Depending on the data, he said the Monetary Board may cut or pause at its Dec. 19 meeting.

This year, the BSP has delivered a total of 50 basis points (bps) worth of rate cuts in increments of 25-bp reductions at its August and October meetings.

“Based on our readings, there are still pressures on inflation, and the economy is also a bit weak as seen in the third quarter number,” he said in mixed English and Filipino.

Philippine gross domestic product (GDP) slowed to 5.2% in the July-to-September period from 6.4% in the second quarter and 6% a year ago.

This was also the weakest growth since the 4.3% expansion in the second quarter of last year.

In the first nine months, GDP grew by 5.8%. The economy would need to grow by at least 6.5% in the fourth quarter to meet the lower end of the government’s 6-7% target.

Mr. Remolona said November inflation is likely to remain within the 2-4% target band based on the BSP’s latest projections.

Headline inflation picked up to 2.3% in October, bringing the 10-month average to 3.3%.

The BSP’s baseline forecasts see inflation settling at 3.1% this year, 3.2% in 2025 and 3.4% in 2026.

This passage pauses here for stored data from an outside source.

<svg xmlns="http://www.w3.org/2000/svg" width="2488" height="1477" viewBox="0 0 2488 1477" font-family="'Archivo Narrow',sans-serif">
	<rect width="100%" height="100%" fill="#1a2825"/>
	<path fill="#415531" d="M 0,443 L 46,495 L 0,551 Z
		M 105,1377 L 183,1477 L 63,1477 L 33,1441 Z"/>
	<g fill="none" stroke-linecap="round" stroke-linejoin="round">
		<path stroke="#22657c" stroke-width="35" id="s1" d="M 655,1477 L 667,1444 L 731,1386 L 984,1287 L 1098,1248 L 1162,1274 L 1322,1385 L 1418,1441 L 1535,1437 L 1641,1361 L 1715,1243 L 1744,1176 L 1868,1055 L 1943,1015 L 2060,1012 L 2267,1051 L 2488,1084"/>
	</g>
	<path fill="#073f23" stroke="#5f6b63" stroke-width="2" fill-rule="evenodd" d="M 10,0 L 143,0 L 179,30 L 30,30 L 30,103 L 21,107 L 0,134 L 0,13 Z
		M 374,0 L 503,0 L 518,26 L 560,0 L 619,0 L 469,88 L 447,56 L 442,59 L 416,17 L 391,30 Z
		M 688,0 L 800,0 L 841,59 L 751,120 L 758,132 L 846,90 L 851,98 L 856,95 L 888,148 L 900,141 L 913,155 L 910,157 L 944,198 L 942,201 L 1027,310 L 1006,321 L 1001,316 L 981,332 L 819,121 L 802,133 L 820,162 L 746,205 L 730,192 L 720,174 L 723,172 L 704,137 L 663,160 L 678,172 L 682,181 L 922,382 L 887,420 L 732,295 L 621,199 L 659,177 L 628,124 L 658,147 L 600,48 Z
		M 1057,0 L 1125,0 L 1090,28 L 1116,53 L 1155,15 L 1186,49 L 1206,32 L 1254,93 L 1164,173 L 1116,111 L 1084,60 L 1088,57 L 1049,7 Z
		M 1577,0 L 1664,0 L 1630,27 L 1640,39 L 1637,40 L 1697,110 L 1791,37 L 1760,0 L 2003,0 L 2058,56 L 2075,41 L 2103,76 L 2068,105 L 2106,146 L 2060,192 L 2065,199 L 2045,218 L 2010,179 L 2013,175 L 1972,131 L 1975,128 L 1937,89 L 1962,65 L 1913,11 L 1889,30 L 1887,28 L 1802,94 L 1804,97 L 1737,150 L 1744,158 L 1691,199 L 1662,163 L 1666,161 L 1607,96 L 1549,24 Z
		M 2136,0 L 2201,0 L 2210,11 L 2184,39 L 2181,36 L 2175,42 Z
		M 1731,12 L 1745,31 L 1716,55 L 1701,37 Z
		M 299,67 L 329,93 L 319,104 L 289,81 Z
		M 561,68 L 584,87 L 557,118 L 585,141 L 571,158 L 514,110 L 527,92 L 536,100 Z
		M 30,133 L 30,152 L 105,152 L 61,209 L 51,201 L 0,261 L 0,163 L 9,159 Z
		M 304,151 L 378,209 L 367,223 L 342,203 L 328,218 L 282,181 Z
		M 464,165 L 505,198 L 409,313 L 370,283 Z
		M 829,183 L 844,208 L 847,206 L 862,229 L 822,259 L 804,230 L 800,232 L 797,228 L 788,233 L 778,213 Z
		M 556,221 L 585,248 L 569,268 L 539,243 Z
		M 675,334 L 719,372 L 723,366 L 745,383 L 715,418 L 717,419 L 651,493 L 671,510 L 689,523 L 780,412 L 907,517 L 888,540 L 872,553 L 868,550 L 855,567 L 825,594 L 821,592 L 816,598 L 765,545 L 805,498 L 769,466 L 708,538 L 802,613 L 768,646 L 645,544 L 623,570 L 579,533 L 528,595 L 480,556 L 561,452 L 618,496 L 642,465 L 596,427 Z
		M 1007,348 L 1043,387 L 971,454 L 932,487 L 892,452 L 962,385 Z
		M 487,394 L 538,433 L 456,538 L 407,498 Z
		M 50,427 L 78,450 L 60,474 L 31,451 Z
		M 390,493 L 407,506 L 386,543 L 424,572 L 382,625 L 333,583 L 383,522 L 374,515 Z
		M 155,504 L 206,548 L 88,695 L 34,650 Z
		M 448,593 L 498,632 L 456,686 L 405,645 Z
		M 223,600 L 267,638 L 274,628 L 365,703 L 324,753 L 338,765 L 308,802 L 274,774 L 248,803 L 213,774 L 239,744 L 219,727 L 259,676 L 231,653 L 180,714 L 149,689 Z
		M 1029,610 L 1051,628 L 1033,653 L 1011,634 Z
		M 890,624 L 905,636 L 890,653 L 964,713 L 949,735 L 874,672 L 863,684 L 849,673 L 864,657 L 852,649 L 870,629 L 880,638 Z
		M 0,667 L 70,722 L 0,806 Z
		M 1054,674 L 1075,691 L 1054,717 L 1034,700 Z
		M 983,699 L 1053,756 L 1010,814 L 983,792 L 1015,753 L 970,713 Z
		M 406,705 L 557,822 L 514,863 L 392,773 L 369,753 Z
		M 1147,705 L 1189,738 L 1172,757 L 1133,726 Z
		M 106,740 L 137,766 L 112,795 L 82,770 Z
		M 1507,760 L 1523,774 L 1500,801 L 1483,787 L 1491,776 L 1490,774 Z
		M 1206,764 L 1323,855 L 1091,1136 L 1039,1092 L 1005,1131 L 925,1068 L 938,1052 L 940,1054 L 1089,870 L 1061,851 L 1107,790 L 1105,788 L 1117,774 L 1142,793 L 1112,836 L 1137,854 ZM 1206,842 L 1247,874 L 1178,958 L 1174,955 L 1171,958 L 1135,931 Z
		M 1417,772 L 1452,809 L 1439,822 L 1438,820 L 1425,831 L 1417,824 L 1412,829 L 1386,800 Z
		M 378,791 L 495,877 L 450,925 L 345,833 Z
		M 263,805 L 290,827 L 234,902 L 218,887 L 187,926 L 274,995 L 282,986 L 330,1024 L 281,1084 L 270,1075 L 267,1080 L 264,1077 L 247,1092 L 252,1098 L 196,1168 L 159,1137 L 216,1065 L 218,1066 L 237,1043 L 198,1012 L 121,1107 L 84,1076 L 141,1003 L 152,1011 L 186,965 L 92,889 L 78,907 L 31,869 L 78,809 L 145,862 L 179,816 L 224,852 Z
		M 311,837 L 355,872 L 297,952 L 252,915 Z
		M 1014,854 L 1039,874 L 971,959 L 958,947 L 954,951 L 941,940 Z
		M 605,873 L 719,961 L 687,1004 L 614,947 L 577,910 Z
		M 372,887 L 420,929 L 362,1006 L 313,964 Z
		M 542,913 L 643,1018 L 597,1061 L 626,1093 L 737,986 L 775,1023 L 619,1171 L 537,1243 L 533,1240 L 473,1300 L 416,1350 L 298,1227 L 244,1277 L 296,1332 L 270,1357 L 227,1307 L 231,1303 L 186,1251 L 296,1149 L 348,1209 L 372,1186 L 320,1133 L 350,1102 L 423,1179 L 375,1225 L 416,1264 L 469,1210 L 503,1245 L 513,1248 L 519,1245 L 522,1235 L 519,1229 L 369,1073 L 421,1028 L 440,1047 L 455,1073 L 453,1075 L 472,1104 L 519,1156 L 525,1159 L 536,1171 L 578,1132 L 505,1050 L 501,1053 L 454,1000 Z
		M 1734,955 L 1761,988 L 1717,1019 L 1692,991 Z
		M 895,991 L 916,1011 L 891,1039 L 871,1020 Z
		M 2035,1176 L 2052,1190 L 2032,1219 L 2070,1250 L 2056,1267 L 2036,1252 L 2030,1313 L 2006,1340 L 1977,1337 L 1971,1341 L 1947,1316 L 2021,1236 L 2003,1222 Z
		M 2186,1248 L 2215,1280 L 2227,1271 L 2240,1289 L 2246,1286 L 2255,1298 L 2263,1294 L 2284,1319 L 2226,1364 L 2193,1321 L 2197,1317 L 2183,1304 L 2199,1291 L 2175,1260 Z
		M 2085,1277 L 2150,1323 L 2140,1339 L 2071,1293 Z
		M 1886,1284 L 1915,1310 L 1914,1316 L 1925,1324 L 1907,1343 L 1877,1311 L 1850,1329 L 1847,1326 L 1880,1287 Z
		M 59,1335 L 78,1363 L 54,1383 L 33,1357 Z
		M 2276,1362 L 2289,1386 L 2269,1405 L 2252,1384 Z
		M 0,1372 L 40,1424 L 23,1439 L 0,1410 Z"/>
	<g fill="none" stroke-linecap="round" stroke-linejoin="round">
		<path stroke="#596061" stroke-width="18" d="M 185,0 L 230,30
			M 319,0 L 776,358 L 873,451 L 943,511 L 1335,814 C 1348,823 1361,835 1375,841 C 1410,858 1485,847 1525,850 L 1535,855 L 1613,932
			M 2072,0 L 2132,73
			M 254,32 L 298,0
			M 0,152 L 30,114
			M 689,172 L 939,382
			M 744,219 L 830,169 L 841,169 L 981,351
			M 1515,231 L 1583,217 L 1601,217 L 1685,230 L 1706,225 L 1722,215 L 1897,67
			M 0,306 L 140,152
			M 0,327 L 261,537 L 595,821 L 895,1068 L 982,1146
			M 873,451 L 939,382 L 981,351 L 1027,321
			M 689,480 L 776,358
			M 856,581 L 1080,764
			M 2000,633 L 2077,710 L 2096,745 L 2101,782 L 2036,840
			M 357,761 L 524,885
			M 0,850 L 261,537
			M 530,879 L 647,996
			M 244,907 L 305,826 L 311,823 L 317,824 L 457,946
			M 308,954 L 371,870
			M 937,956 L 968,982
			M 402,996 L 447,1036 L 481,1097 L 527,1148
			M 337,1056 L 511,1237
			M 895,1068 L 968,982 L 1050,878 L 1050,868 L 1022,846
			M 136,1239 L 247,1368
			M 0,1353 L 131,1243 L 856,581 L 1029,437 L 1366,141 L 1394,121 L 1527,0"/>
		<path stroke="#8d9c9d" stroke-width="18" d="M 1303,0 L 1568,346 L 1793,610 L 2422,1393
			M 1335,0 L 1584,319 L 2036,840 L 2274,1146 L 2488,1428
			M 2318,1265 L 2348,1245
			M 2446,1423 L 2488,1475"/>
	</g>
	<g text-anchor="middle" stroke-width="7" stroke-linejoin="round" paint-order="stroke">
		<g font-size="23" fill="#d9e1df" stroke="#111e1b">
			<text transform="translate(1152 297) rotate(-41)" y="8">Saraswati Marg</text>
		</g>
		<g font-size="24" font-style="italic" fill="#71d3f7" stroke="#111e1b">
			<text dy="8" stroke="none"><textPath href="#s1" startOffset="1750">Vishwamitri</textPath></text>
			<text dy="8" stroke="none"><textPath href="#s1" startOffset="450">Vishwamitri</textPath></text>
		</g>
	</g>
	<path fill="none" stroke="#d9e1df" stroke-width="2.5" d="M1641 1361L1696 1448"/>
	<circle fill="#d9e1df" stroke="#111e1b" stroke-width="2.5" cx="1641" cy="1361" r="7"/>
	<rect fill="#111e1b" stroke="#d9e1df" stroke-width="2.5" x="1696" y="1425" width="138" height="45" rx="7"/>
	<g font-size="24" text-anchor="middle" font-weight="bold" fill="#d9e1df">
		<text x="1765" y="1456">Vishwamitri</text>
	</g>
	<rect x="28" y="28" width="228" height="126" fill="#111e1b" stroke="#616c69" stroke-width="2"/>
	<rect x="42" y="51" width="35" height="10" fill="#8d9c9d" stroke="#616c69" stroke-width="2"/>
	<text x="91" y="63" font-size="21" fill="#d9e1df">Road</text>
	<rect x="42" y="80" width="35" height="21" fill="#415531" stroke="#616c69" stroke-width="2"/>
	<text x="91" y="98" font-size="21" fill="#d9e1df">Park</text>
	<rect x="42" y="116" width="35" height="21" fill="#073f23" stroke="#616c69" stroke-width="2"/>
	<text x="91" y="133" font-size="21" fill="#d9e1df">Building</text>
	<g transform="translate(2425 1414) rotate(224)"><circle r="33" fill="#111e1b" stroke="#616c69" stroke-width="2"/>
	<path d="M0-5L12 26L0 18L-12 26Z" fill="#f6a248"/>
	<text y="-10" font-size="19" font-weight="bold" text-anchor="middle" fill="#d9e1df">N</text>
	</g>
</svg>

The central bank also earlier said the balance of risks to the inflation outlook for 2025 and 2026 shifted to the upside but will likely continue to remain within target.

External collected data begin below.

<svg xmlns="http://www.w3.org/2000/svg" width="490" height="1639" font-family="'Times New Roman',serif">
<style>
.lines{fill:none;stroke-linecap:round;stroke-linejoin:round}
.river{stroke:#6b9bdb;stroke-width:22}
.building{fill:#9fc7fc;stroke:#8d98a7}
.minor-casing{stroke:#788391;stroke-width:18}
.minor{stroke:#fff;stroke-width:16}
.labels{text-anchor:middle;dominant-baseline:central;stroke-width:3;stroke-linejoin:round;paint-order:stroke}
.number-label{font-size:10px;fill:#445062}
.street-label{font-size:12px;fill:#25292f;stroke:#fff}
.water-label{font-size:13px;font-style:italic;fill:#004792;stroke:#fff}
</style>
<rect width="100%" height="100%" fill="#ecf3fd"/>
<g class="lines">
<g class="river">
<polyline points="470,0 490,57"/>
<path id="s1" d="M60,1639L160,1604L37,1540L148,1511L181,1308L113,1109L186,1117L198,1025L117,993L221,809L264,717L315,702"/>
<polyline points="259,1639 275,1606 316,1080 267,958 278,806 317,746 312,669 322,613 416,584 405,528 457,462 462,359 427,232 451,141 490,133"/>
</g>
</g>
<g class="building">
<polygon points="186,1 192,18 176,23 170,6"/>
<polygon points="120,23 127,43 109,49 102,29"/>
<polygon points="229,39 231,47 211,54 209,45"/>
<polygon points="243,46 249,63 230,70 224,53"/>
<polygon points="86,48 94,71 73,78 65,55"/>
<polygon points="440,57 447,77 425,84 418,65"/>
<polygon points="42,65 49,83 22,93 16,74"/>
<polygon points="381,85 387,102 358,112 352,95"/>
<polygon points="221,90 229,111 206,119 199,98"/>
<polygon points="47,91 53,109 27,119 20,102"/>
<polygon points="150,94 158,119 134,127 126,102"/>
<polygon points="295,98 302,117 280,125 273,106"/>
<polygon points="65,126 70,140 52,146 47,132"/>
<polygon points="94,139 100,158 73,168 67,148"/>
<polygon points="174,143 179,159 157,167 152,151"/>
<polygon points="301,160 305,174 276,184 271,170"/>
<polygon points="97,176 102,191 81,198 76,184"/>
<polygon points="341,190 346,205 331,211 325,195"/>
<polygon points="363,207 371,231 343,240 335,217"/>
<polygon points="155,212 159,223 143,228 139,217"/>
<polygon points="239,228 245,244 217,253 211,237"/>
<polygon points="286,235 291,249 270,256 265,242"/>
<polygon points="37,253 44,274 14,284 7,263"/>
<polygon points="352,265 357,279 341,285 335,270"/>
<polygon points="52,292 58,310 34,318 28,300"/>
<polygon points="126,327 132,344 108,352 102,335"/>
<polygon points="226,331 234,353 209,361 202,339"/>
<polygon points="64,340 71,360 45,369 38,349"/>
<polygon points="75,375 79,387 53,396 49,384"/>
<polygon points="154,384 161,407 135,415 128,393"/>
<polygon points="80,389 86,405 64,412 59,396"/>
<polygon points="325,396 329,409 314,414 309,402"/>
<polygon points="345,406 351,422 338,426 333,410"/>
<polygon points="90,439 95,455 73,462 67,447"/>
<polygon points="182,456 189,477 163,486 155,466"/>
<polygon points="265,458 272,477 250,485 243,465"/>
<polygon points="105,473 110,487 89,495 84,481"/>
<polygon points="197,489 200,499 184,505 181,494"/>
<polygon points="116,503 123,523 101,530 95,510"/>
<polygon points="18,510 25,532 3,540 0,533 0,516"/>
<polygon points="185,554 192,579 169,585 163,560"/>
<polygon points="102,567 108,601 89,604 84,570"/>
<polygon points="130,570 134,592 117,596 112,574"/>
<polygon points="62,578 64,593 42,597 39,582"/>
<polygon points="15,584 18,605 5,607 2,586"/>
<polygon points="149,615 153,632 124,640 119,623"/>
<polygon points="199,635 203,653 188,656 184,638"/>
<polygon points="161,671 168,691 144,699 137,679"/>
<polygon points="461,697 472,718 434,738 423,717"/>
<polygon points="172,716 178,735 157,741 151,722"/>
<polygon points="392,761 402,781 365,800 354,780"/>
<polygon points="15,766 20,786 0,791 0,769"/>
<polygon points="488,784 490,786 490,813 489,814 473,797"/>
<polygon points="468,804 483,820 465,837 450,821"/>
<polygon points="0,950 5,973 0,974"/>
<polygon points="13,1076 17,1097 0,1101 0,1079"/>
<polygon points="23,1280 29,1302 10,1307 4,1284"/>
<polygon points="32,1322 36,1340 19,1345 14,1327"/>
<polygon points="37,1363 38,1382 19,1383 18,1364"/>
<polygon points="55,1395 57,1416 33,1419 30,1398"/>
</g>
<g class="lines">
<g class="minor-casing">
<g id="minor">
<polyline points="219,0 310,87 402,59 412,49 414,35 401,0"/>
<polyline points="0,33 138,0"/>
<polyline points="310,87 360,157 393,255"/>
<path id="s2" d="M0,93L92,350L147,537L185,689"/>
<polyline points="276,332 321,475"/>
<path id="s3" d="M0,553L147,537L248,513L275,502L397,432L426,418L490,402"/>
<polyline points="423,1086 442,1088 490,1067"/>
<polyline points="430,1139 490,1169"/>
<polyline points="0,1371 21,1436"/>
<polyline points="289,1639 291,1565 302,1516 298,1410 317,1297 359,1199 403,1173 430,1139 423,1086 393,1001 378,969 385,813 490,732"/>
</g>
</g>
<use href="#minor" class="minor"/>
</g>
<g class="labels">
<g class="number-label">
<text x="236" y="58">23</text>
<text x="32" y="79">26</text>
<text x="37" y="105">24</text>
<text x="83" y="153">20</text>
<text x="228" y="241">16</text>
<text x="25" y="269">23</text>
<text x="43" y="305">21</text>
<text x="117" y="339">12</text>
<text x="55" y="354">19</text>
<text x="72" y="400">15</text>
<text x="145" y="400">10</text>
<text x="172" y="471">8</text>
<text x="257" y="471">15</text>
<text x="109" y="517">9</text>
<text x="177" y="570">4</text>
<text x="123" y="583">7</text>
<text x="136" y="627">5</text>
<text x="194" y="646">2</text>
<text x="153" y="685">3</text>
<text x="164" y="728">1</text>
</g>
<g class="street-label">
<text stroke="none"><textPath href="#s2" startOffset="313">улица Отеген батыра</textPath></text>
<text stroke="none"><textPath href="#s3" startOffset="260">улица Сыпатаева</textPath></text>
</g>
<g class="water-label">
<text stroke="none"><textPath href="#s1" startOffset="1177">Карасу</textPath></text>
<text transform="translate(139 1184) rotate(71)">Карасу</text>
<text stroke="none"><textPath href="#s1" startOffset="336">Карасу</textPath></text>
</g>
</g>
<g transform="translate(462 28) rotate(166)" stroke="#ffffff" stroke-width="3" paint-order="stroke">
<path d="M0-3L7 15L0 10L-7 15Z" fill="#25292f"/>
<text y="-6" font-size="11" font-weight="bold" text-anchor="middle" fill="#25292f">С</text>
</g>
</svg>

BSP Assistant Governor Zeno R. Abenoja said that November inflation may reflect the typhoon damage in October, but the impact from the multiple storms that hit the country in November will likely be reflected in December inflation data.

“Based on the Department of Agriculture (DA), they estimated that about 70% of the harvest was done when the typhoons started coming in, the last four typhoons,” he said.

“Hopefully, the impact will be limited, but it’s the next cycle that may be affected,” he added.

Latest data from the DA showed that the combined agriculture damage due to tropical cyclones Kristine and Leon, which made landfall in the country in late October, reached P9.81 billion.

Meanwhile, the BSP chief said that the peso’s performance is not a factor that the central bank considers in its monetary policy decisions.

“Usually, they’re different, the exchange rate and the policy rate. We don’t use the policy rate to control the exchange rate. That’s a different matter,” Mr. Remolona said.

The peso has been recently trading at the P58-per-dollar range, teetering closer to the P59 level.

Mr. Remolona earlier said he is not worried about the peso’s weakness, though the central bank has been intervening in “small amounts” following the peso depreciation amid the announcement of Donald J. Trump’s election as US President.